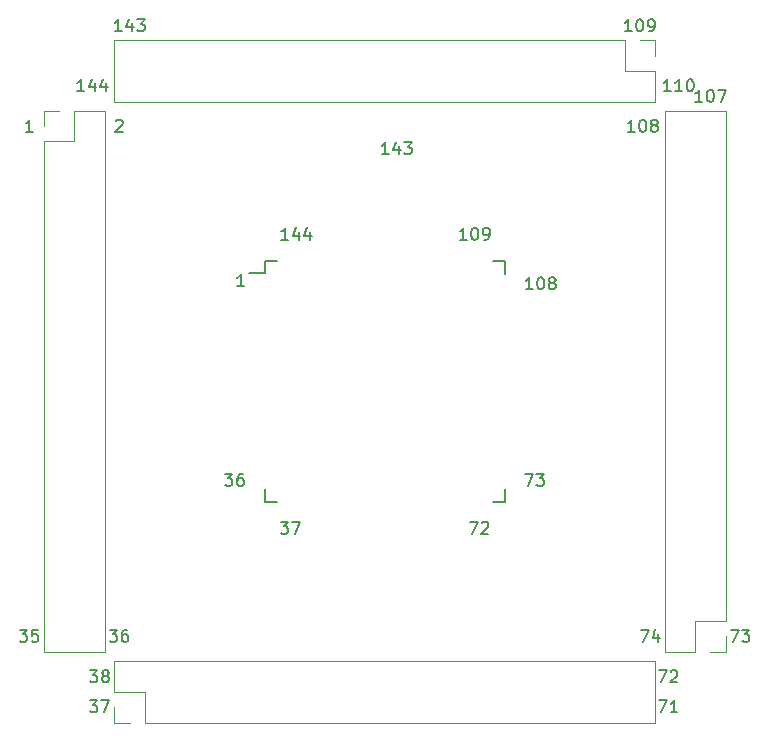
<source format=gto>
G04 #@! TF.GenerationSoftware,KiCad,Pcbnew,(5.0.2)-1*
G04 #@! TF.CreationDate,2019-01-06T22:14:06+08:00*
G04 #@! TF.ProjectId,LQFP Breakout Board,4c514650-2042-4726-9561-6b6f75742042,rev?*
G04 #@! TF.SameCoordinates,Original*
G04 #@! TF.FileFunction,Legend,Top*
G04 #@! TF.FilePolarity,Positive*
%FSLAX46Y46*%
G04 Gerber Fmt 4.6, Leading zero omitted, Abs format (unit mm)*
G04 Created by KiCad (PCBNEW (5.0.2)-1) date 01/06/19 22:14:06*
%MOMM*%
%LPD*%
G01*
G04 APERTURE LIST*
%ADD10C,0.203200*%
%ADD11C,0.120000*%
%ADD12C,0.150000*%
G04 APERTURE END LIST*
D10*
X92794666Y-66372619D02*
X92214095Y-66372619D01*
X92504380Y-66372619D02*
X92504380Y-65356619D01*
X92407619Y-65501761D01*
X92310857Y-65598523D01*
X92214095Y-65646904D01*
X93665523Y-65695285D02*
X93665523Y-66372619D01*
X93423619Y-65308238D02*
X93181714Y-66033952D01*
X93810666Y-66033952D01*
X94100952Y-65356619D02*
X94729904Y-65356619D01*
X94391238Y-65743666D01*
X94536380Y-65743666D01*
X94633142Y-65792047D01*
X94681523Y-65840428D01*
X94729904Y-65937190D01*
X94729904Y-66179095D01*
X94681523Y-66275857D01*
X94633142Y-66324238D01*
X94536380Y-66372619D01*
X94246095Y-66372619D01*
X94149333Y-66324238D01*
X94100952Y-66275857D01*
X67013666Y-61038619D02*
X66433095Y-61038619D01*
X66723380Y-61038619D02*
X66723380Y-60022619D01*
X66626619Y-60167761D01*
X66529857Y-60264523D01*
X66433095Y-60312904D01*
X67884523Y-60361285D02*
X67884523Y-61038619D01*
X67642619Y-59974238D02*
X67400714Y-60699952D01*
X68029666Y-60699952D01*
X68852142Y-60361285D02*
X68852142Y-61038619D01*
X68610238Y-59974238D02*
X68368333Y-60699952D01*
X68997285Y-60699952D01*
X70188666Y-55958619D02*
X69608095Y-55958619D01*
X69898380Y-55958619D02*
X69898380Y-54942619D01*
X69801619Y-55087761D01*
X69704857Y-55184523D01*
X69608095Y-55232904D01*
X71059523Y-55281285D02*
X71059523Y-55958619D01*
X70817619Y-54894238D02*
X70575714Y-55619952D01*
X71204666Y-55619952D01*
X71494952Y-54942619D02*
X72123904Y-54942619D01*
X71785238Y-55329666D01*
X71930380Y-55329666D01*
X72027142Y-55378047D01*
X72075523Y-55426428D01*
X72123904Y-55523190D01*
X72123904Y-55765095D01*
X72075523Y-55861857D01*
X72027142Y-55910238D01*
X71930380Y-55958619D01*
X71640095Y-55958619D01*
X71543333Y-55910238D01*
X71494952Y-55861857D01*
X113368666Y-55958619D02*
X112788095Y-55958619D01*
X113078380Y-55958619D02*
X113078380Y-54942619D01*
X112981619Y-55087761D01*
X112884857Y-55184523D01*
X112788095Y-55232904D01*
X113997619Y-54942619D02*
X114094380Y-54942619D01*
X114191142Y-54991000D01*
X114239523Y-55039380D01*
X114287904Y-55136142D01*
X114336285Y-55329666D01*
X114336285Y-55571571D01*
X114287904Y-55765095D01*
X114239523Y-55861857D01*
X114191142Y-55910238D01*
X114094380Y-55958619D01*
X113997619Y-55958619D01*
X113900857Y-55910238D01*
X113852476Y-55861857D01*
X113804095Y-55765095D01*
X113755714Y-55571571D01*
X113755714Y-55329666D01*
X113804095Y-55136142D01*
X113852476Y-55039380D01*
X113900857Y-54991000D01*
X113997619Y-54942619D01*
X114820095Y-55958619D02*
X115013619Y-55958619D01*
X115110380Y-55910238D01*
X115158761Y-55861857D01*
X115255523Y-55716714D01*
X115303904Y-55523190D01*
X115303904Y-55136142D01*
X115255523Y-55039380D01*
X115207142Y-54991000D01*
X115110380Y-54942619D01*
X114916857Y-54942619D01*
X114820095Y-54991000D01*
X114771714Y-55039380D01*
X114723333Y-55136142D01*
X114723333Y-55378047D01*
X114771714Y-55474809D01*
X114820095Y-55523190D01*
X114916857Y-55571571D01*
X115110380Y-55571571D01*
X115207142Y-55523190D01*
X115255523Y-55474809D01*
X115303904Y-55378047D01*
X116670666Y-61038619D02*
X116090095Y-61038619D01*
X116380380Y-61038619D02*
X116380380Y-60022619D01*
X116283619Y-60167761D01*
X116186857Y-60264523D01*
X116090095Y-60312904D01*
X117638285Y-61038619D02*
X117057714Y-61038619D01*
X117348000Y-61038619D02*
X117348000Y-60022619D01*
X117251238Y-60167761D01*
X117154476Y-60264523D01*
X117057714Y-60312904D01*
X118267238Y-60022619D02*
X118364000Y-60022619D01*
X118460761Y-60071000D01*
X118509142Y-60119380D01*
X118557523Y-60216142D01*
X118605904Y-60409666D01*
X118605904Y-60651571D01*
X118557523Y-60845095D01*
X118509142Y-60941857D01*
X118460761Y-60990238D01*
X118364000Y-61038619D01*
X118267238Y-61038619D01*
X118170476Y-60990238D01*
X118122095Y-60941857D01*
X118073714Y-60845095D01*
X118025333Y-60651571D01*
X118025333Y-60409666D01*
X118073714Y-60216142D01*
X118122095Y-60119380D01*
X118170476Y-60071000D01*
X118267238Y-60022619D01*
X113622666Y-64467619D02*
X113042095Y-64467619D01*
X113332380Y-64467619D02*
X113332380Y-63451619D01*
X113235619Y-63596761D01*
X113138857Y-63693523D01*
X113042095Y-63741904D01*
X114251619Y-63451619D02*
X114348380Y-63451619D01*
X114445142Y-63500000D01*
X114493523Y-63548380D01*
X114541904Y-63645142D01*
X114590285Y-63838666D01*
X114590285Y-64080571D01*
X114541904Y-64274095D01*
X114493523Y-64370857D01*
X114445142Y-64419238D01*
X114348380Y-64467619D01*
X114251619Y-64467619D01*
X114154857Y-64419238D01*
X114106476Y-64370857D01*
X114058095Y-64274095D01*
X114009714Y-64080571D01*
X114009714Y-63838666D01*
X114058095Y-63645142D01*
X114106476Y-63548380D01*
X114154857Y-63500000D01*
X114251619Y-63451619D01*
X115170857Y-63887047D02*
X115074095Y-63838666D01*
X115025714Y-63790285D01*
X114977333Y-63693523D01*
X114977333Y-63645142D01*
X115025714Y-63548380D01*
X115074095Y-63500000D01*
X115170857Y-63451619D01*
X115364380Y-63451619D01*
X115461142Y-63500000D01*
X115509523Y-63548380D01*
X115557904Y-63645142D01*
X115557904Y-63693523D01*
X115509523Y-63790285D01*
X115461142Y-63838666D01*
X115364380Y-63887047D01*
X115170857Y-63887047D01*
X115074095Y-63935428D01*
X115025714Y-63983809D01*
X114977333Y-64080571D01*
X114977333Y-64274095D01*
X115025714Y-64370857D01*
X115074095Y-64419238D01*
X115170857Y-64467619D01*
X115364380Y-64467619D01*
X115461142Y-64419238D01*
X115509523Y-64370857D01*
X115557904Y-64274095D01*
X115557904Y-64080571D01*
X115509523Y-63983809D01*
X115461142Y-63935428D01*
X115364380Y-63887047D01*
X119337666Y-61927619D02*
X118757095Y-61927619D01*
X119047380Y-61927619D02*
X119047380Y-60911619D01*
X118950619Y-61056761D01*
X118853857Y-61153523D01*
X118757095Y-61201904D01*
X119966619Y-60911619D02*
X120063380Y-60911619D01*
X120160142Y-60960000D01*
X120208523Y-61008380D01*
X120256904Y-61105142D01*
X120305285Y-61298666D01*
X120305285Y-61540571D01*
X120256904Y-61734095D01*
X120208523Y-61830857D01*
X120160142Y-61879238D01*
X120063380Y-61927619D01*
X119966619Y-61927619D01*
X119869857Y-61879238D01*
X119821476Y-61830857D01*
X119773095Y-61734095D01*
X119724714Y-61540571D01*
X119724714Y-61298666D01*
X119773095Y-61105142D01*
X119821476Y-61008380D01*
X119869857Y-60960000D01*
X119966619Y-60911619D01*
X120643952Y-60911619D02*
X121321285Y-60911619D01*
X120885857Y-61927619D01*
X114112523Y-106631619D02*
X114789857Y-106631619D01*
X114354428Y-107647619D01*
X115612333Y-106970285D02*
X115612333Y-107647619D01*
X115370428Y-106583238D02*
X115128523Y-107308952D01*
X115757476Y-107308952D01*
X121732523Y-106631619D02*
X122409857Y-106631619D01*
X121974428Y-107647619D01*
X122700142Y-106631619D02*
X123329095Y-106631619D01*
X122990428Y-107018666D01*
X123135571Y-107018666D01*
X123232333Y-107067047D01*
X123280714Y-107115428D01*
X123329095Y-107212190D01*
X123329095Y-107454095D01*
X123280714Y-107550857D01*
X123232333Y-107599238D01*
X123135571Y-107647619D01*
X122845285Y-107647619D01*
X122748523Y-107599238D01*
X122700142Y-107550857D01*
X115636523Y-112600619D02*
X116313857Y-112600619D01*
X115878428Y-113616619D01*
X117233095Y-113616619D02*
X116652523Y-113616619D01*
X116942809Y-113616619D02*
X116942809Y-112600619D01*
X116846047Y-112745761D01*
X116749285Y-112842523D01*
X116652523Y-112890904D01*
X115636523Y-110060619D02*
X116313857Y-110060619D01*
X115878428Y-111076619D01*
X116652523Y-110157380D02*
X116700904Y-110109000D01*
X116797666Y-110060619D01*
X117039571Y-110060619D01*
X117136333Y-110109000D01*
X117184714Y-110157380D01*
X117233095Y-110254142D01*
X117233095Y-110350904D01*
X117184714Y-110496047D01*
X116604142Y-111076619D01*
X117233095Y-111076619D01*
X67503523Y-110060619D02*
X68132476Y-110060619D01*
X67793809Y-110447666D01*
X67938952Y-110447666D01*
X68035714Y-110496047D01*
X68084095Y-110544428D01*
X68132476Y-110641190D01*
X68132476Y-110883095D01*
X68084095Y-110979857D01*
X68035714Y-111028238D01*
X67938952Y-111076619D01*
X67648666Y-111076619D01*
X67551904Y-111028238D01*
X67503523Y-110979857D01*
X68713047Y-110496047D02*
X68616285Y-110447666D01*
X68567904Y-110399285D01*
X68519523Y-110302523D01*
X68519523Y-110254142D01*
X68567904Y-110157380D01*
X68616285Y-110109000D01*
X68713047Y-110060619D01*
X68906571Y-110060619D01*
X69003333Y-110109000D01*
X69051714Y-110157380D01*
X69100095Y-110254142D01*
X69100095Y-110302523D01*
X69051714Y-110399285D01*
X69003333Y-110447666D01*
X68906571Y-110496047D01*
X68713047Y-110496047D01*
X68616285Y-110544428D01*
X68567904Y-110592809D01*
X68519523Y-110689571D01*
X68519523Y-110883095D01*
X68567904Y-110979857D01*
X68616285Y-111028238D01*
X68713047Y-111076619D01*
X68906571Y-111076619D01*
X69003333Y-111028238D01*
X69051714Y-110979857D01*
X69100095Y-110883095D01*
X69100095Y-110689571D01*
X69051714Y-110592809D01*
X69003333Y-110544428D01*
X68906571Y-110496047D01*
X67503523Y-112600619D02*
X68132476Y-112600619D01*
X67793809Y-112987666D01*
X67938952Y-112987666D01*
X68035714Y-113036047D01*
X68084095Y-113084428D01*
X68132476Y-113181190D01*
X68132476Y-113423095D01*
X68084095Y-113519857D01*
X68035714Y-113568238D01*
X67938952Y-113616619D01*
X67648666Y-113616619D01*
X67551904Y-113568238D01*
X67503523Y-113519857D01*
X68471142Y-112600619D02*
X69148476Y-112600619D01*
X68713047Y-113616619D01*
X69154523Y-106631619D02*
X69783476Y-106631619D01*
X69444809Y-107018666D01*
X69589952Y-107018666D01*
X69686714Y-107067047D01*
X69735095Y-107115428D01*
X69783476Y-107212190D01*
X69783476Y-107454095D01*
X69735095Y-107550857D01*
X69686714Y-107599238D01*
X69589952Y-107647619D01*
X69299666Y-107647619D01*
X69202904Y-107599238D01*
X69154523Y-107550857D01*
X70654333Y-106631619D02*
X70460809Y-106631619D01*
X70364047Y-106680000D01*
X70315666Y-106728380D01*
X70218904Y-106873523D01*
X70170523Y-107067047D01*
X70170523Y-107454095D01*
X70218904Y-107550857D01*
X70267285Y-107599238D01*
X70364047Y-107647619D01*
X70557571Y-107647619D01*
X70654333Y-107599238D01*
X70702714Y-107550857D01*
X70751095Y-107454095D01*
X70751095Y-107212190D01*
X70702714Y-107115428D01*
X70654333Y-107067047D01*
X70557571Y-107018666D01*
X70364047Y-107018666D01*
X70267285Y-107067047D01*
X70218904Y-107115428D01*
X70170523Y-107212190D01*
X61534523Y-106631619D02*
X62163476Y-106631619D01*
X61824809Y-107018666D01*
X61969952Y-107018666D01*
X62066714Y-107067047D01*
X62115095Y-107115428D01*
X62163476Y-107212190D01*
X62163476Y-107454095D01*
X62115095Y-107550857D01*
X62066714Y-107599238D01*
X61969952Y-107647619D01*
X61679666Y-107647619D01*
X61582904Y-107599238D01*
X61534523Y-107550857D01*
X63082714Y-106631619D02*
X62598904Y-106631619D01*
X62550523Y-107115428D01*
X62598904Y-107067047D01*
X62695666Y-107018666D01*
X62937571Y-107018666D01*
X63034333Y-107067047D01*
X63082714Y-107115428D01*
X63131095Y-107212190D01*
X63131095Y-107454095D01*
X63082714Y-107550857D01*
X63034333Y-107599238D01*
X62937571Y-107647619D01*
X62695666Y-107647619D01*
X62598904Y-107599238D01*
X62550523Y-107550857D01*
X69686714Y-63548380D02*
X69735095Y-63500000D01*
X69831857Y-63451619D01*
X70073761Y-63451619D01*
X70170523Y-63500000D01*
X70218904Y-63548380D01*
X70267285Y-63645142D01*
X70267285Y-63741904D01*
X70218904Y-63887047D01*
X69638333Y-64467619D01*
X70267285Y-64467619D01*
X62647285Y-64467619D02*
X62066714Y-64467619D01*
X62357000Y-64467619D02*
X62357000Y-63451619D01*
X62260238Y-63596761D01*
X62163476Y-63693523D01*
X62066714Y-63741904D01*
X99398666Y-73611619D02*
X98818095Y-73611619D01*
X99108380Y-73611619D02*
X99108380Y-72595619D01*
X99011619Y-72740761D01*
X98914857Y-72837523D01*
X98818095Y-72885904D01*
X100027619Y-72595619D02*
X100124380Y-72595619D01*
X100221142Y-72644000D01*
X100269523Y-72692380D01*
X100317904Y-72789142D01*
X100366285Y-72982666D01*
X100366285Y-73224571D01*
X100317904Y-73418095D01*
X100269523Y-73514857D01*
X100221142Y-73563238D01*
X100124380Y-73611619D01*
X100027619Y-73611619D01*
X99930857Y-73563238D01*
X99882476Y-73514857D01*
X99834095Y-73418095D01*
X99785714Y-73224571D01*
X99785714Y-72982666D01*
X99834095Y-72789142D01*
X99882476Y-72692380D01*
X99930857Y-72644000D01*
X100027619Y-72595619D01*
X100850095Y-73611619D02*
X101043619Y-73611619D01*
X101140380Y-73563238D01*
X101188761Y-73514857D01*
X101285523Y-73369714D01*
X101333904Y-73176190D01*
X101333904Y-72789142D01*
X101285523Y-72692380D01*
X101237142Y-72644000D01*
X101140380Y-72595619D01*
X100946857Y-72595619D01*
X100850095Y-72644000D01*
X100801714Y-72692380D01*
X100753333Y-72789142D01*
X100753333Y-73031047D01*
X100801714Y-73127809D01*
X100850095Y-73176190D01*
X100946857Y-73224571D01*
X101140380Y-73224571D01*
X101237142Y-73176190D01*
X101285523Y-73127809D01*
X101333904Y-73031047D01*
X104986666Y-77802619D02*
X104406095Y-77802619D01*
X104696380Y-77802619D02*
X104696380Y-76786619D01*
X104599619Y-76931761D01*
X104502857Y-77028523D01*
X104406095Y-77076904D01*
X105615619Y-76786619D02*
X105712380Y-76786619D01*
X105809142Y-76835000D01*
X105857523Y-76883380D01*
X105905904Y-76980142D01*
X105954285Y-77173666D01*
X105954285Y-77415571D01*
X105905904Y-77609095D01*
X105857523Y-77705857D01*
X105809142Y-77754238D01*
X105712380Y-77802619D01*
X105615619Y-77802619D01*
X105518857Y-77754238D01*
X105470476Y-77705857D01*
X105422095Y-77609095D01*
X105373714Y-77415571D01*
X105373714Y-77173666D01*
X105422095Y-76980142D01*
X105470476Y-76883380D01*
X105518857Y-76835000D01*
X105615619Y-76786619D01*
X106534857Y-77222047D02*
X106438095Y-77173666D01*
X106389714Y-77125285D01*
X106341333Y-77028523D01*
X106341333Y-76980142D01*
X106389714Y-76883380D01*
X106438095Y-76835000D01*
X106534857Y-76786619D01*
X106728380Y-76786619D01*
X106825142Y-76835000D01*
X106873523Y-76883380D01*
X106921904Y-76980142D01*
X106921904Y-77028523D01*
X106873523Y-77125285D01*
X106825142Y-77173666D01*
X106728380Y-77222047D01*
X106534857Y-77222047D01*
X106438095Y-77270428D01*
X106389714Y-77318809D01*
X106341333Y-77415571D01*
X106341333Y-77609095D01*
X106389714Y-77705857D01*
X106438095Y-77754238D01*
X106534857Y-77802619D01*
X106728380Y-77802619D01*
X106825142Y-77754238D01*
X106873523Y-77705857D01*
X106921904Y-77609095D01*
X106921904Y-77415571D01*
X106873523Y-77318809D01*
X106825142Y-77270428D01*
X106728380Y-77222047D01*
X104333523Y-93423619D02*
X105010857Y-93423619D01*
X104575428Y-94439619D01*
X105301142Y-93423619D02*
X105930095Y-93423619D01*
X105591428Y-93810666D01*
X105736571Y-93810666D01*
X105833333Y-93859047D01*
X105881714Y-93907428D01*
X105930095Y-94004190D01*
X105930095Y-94246095D01*
X105881714Y-94342857D01*
X105833333Y-94391238D01*
X105736571Y-94439619D01*
X105446285Y-94439619D01*
X105349523Y-94391238D01*
X105301142Y-94342857D01*
X99634523Y-97487619D02*
X100311857Y-97487619D01*
X99876428Y-98503619D01*
X100650523Y-97584380D02*
X100698904Y-97536000D01*
X100795666Y-97487619D01*
X101037571Y-97487619D01*
X101134333Y-97536000D01*
X101182714Y-97584380D01*
X101231095Y-97681142D01*
X101231095Y-97777904D01*
X101182714Y-97923047D01*
X100602142Y-98503619D01*
X101231095Y-98503619D01*
X83632523Y-97487619D02*
X84261476Y-97487619D01*
X83922809Y-97874666D01*
X84067952Y-97874666D01*
X84164714Y-97923047D01*
X84213095Y-97971428D01*
X84261476Y-98068190D01*
X84261476Y-98310095D01*
X84213095Y-98406857D01*
X84164714Y-98455238D01*
X84067952Y-98503619D01*
X83777666Y-98503619D01*
X83680904Y-98455238D01*
X83632523Y-98406857D01*
X84600142Y-97487619D02*
X85277476Y-97487619D01*
X84842047Y-98503619D01*
X78933523Y-93423619D02*
X79562476Y-93423619D01*
X79223809Y-93810666D01*
X79368952Y-93810666D01*
X79465714Y-93859047D01*
X79514095Y-93907428D01*
X79562476Y-94004190D01*
X79562476Y-94246095D01*
X79514095Y-94342857D01*
X79465714Y-94391238D01*
X79368952Y-94439619D01*
X79078666Y-94439619D01*
X78981904Y-94391238D01*
X78933523Y-94342857D01*
X80433333Y-93423619D02*
X80239809Y-93423619D01*
X80143047Y-93472000D01*
X80094666Y-93520380D01*
X79997904Y-93665523D01*
X79949523Y-93859047D01*
X79949523Y-94246095D01*
X79997904Y-94342857D01*
X80046285Y-94391238D01*
X80143047Y-94439619D01*
X80336571Y-94439619D01*
X80433333Y-94391238D01*
X80481714Y-94342857D01*
X80530095Y-94246095D01*
X80530095Y-94004190D01*
X80481714Y-93907428D01*
X80433333Y-93859047D01*
X80336571Y-93810666D01*
X80143047Y-93810666D01*
X80046285Y-93859047D01*
X79997904Y-93907428D01*
X79949523Y-94004190D01*
X84285666Y-73611619D02*
X83705095Y-73611619D01*
X83995380Y-73611619D02*
X83995380Y-72595619D01*
X83898619Y-72740761D01*
X83801857Y-72837523D01*
X83705095Y-72885904D01*
X85156523Y-72934285D02*
X85156523Y-73611619D01*
X84914619Y-72547238D02*
X84672714Y-73272952D01*
X85301666Y-73272952D01*
X86124142Y-72934285D02*
X86124142Y-73611619D01*
X85882238Y-72547238D02*
X85640333Y-73272952D01*
X86269285Y-73272952D01*
X80554285Y-77548619D02*
X79973714Y-77548619D01*
X80264000Y-77548619D02*
X80264000Y-76532619D01*
X80167238Y-76677761D01*
X80070476Y-76774523D01*
X79973714Y-76822904D01*
D11*
G04 #@! TO.C,J1*
X63567000Y-62678000D02*
X64897000Y-62678000D01*
X63567000Y-64008000D02*
X63567000Y-62678000D01*
X66167000Y-62678000D02*
X68767000Y-62678000D01*
X66167000Y-65278000D02*
X66167000Y-62678000D01*
X63567000Y-65278000D02*
X66167000Y-65278000D01*
X68767000Y-62678000D02*
X68767000Y-108518000D01*
X63567000Y-65278000D02*
X63567000Y-108518000D01*
X63567000Y-108518000D02*
X68767000Y-108518000D01*
G04 #@! TO.C,J2*
X115376000Y-114487000D02*
X115376000Y-109287000D01*
X72136000Y-114487000D02*
X115376000Y-114487000D01*
X69536000Y-109287000D02*
X115376000Y-109287000D01*
X72136000Y-114487000D02*
X72136000Y-111887000D01*
X72136000Y-111887000D02*
X69536000Y-111887000D01*
X69536000Y-111887000D02*
X69536000Y-109287000D01*
X70866000Y-114487000D02*
X69536000Y-114487000D01*
X69536000Y-114487000D02*
X69536000Y-113157000D01*
G04 #@! TO.C,J3*
X121345000Y-108518000D02*
X120015000Y-108518000D01*
X121345000Y-107188000D02*
X121345000Y-108518000D01*
X118745000Y-108518000D02*
X116145000Y-108518000D01*
X118745000Y-105918000D02*
X118745000Y-108518000D01*
X121345000Y-105918000D02*
X118745000Y-105918000D01*
X116145000Y-108518000D02*
X116145000Y-62678000D01*
X121345000Y-105918000D02*
X121345000Y-62678000D01*
X121345000Y-62678000D02*
X116145000Y-62678000D01*
G04 #@! TO.C,J4*
X69536000Y-56709000D02*
X69536000Y-61909000D01*
X112776000Y-56709000D02*
X69536000Y-56709000D01*
X115376000Y-61909000D02*
X69536000Y-61909000D01*
X112776000Y-56709000D02*
X112776000Y-59309000D01*
X112776000Y-59309000D02*
X115376000Y-59309000D01*
X115376000Y-59309000D02*
X115376000Y-61909000D01*
X114046000Y-56709000D02*
X115376000Y-56709000D01*
X115376000Y-56709000D02*
X115376000Y-58039000D01*
D12*
G04 #@! TO.C,U2*
X82281000Y-76398000D02*
X80981000Y-76398000D01*
X102631000Y-75423000D02*
X101581000Y-75423000D01*
X102631000Y-95773000D02*
X101581000Y-95773000D01*
X82281000Y-95773000D02*
X83331000Y-95773000D01*
X82281000Y-75423000D02*
X83331000Y-75423000D01*
X82281000Y-95773000D02*
X82281000Y-94723000D01*
X102631000Y-95773000D02*
X102631000Y-94723000D01*
X102631000Y-75423000D02*
X102631000Y-76473000D01*
X82281000Y-75423000D02*
X82281000Y-76398000D01*
G04 #@! TD*
M02*

</source>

..............................

= What needs to be done =
Scan the listing above for the line that has "X118073714Y-60216142D01*", then copy exactly from that line through the line that has "X115364380Y-63451619D01*".

= Exercise solution =
X118073714Y-60216142D01*
X118122095Y-60119380D01*
X118170476Y-60071000D01*
X118267238Y-60022619D01*
X113622666Y-64467619D02*
X113042095Y-64467619D01*
X113332380Y-64467619D02*
X113332380Y-63451619D01*
X113235619Y-63596761D01*
X113138857Y-63693523D01*
X113042095Y-63741904D01*
X114251619Y-63451619D02*
X114348380Y-63451619D01*
X114445142Y-63500000D01*
X114493523Y-63548380D01*
X114541904Y-63645142D01*
X114590285Y-63838666D01*
X114590285Y-64080571D01*
X114541904Y-64274095D01*
X114493523Y-64370857D01*
X114445142Y-64419238D01*
X114348380Y-64467619D01*
X114251619Y-64467619D01*
X114154857Y-64419238D01*
X114106476Y-64370857D01*
X114058095Y-64274095D01*
X114009714Y-64080571D01*
X114009714Y-63838666D01*
X114058095Y-63645142D01*
X114106476Y-63548380D01*
X114154857Y-63500000D01*
X114251619Y-63451619D01*
X115170857Y-63887047D02*
X115074095Y-63838666D01*
X115025714Y-63790285D01*
X114977333Y-63693523D01*
X114977333Y-63645142D01*
X115025714Y-63548380D01*
X115074095Y-63500000D01*
X115170857Y-63451619D01*
X115364380Y-63451619D01*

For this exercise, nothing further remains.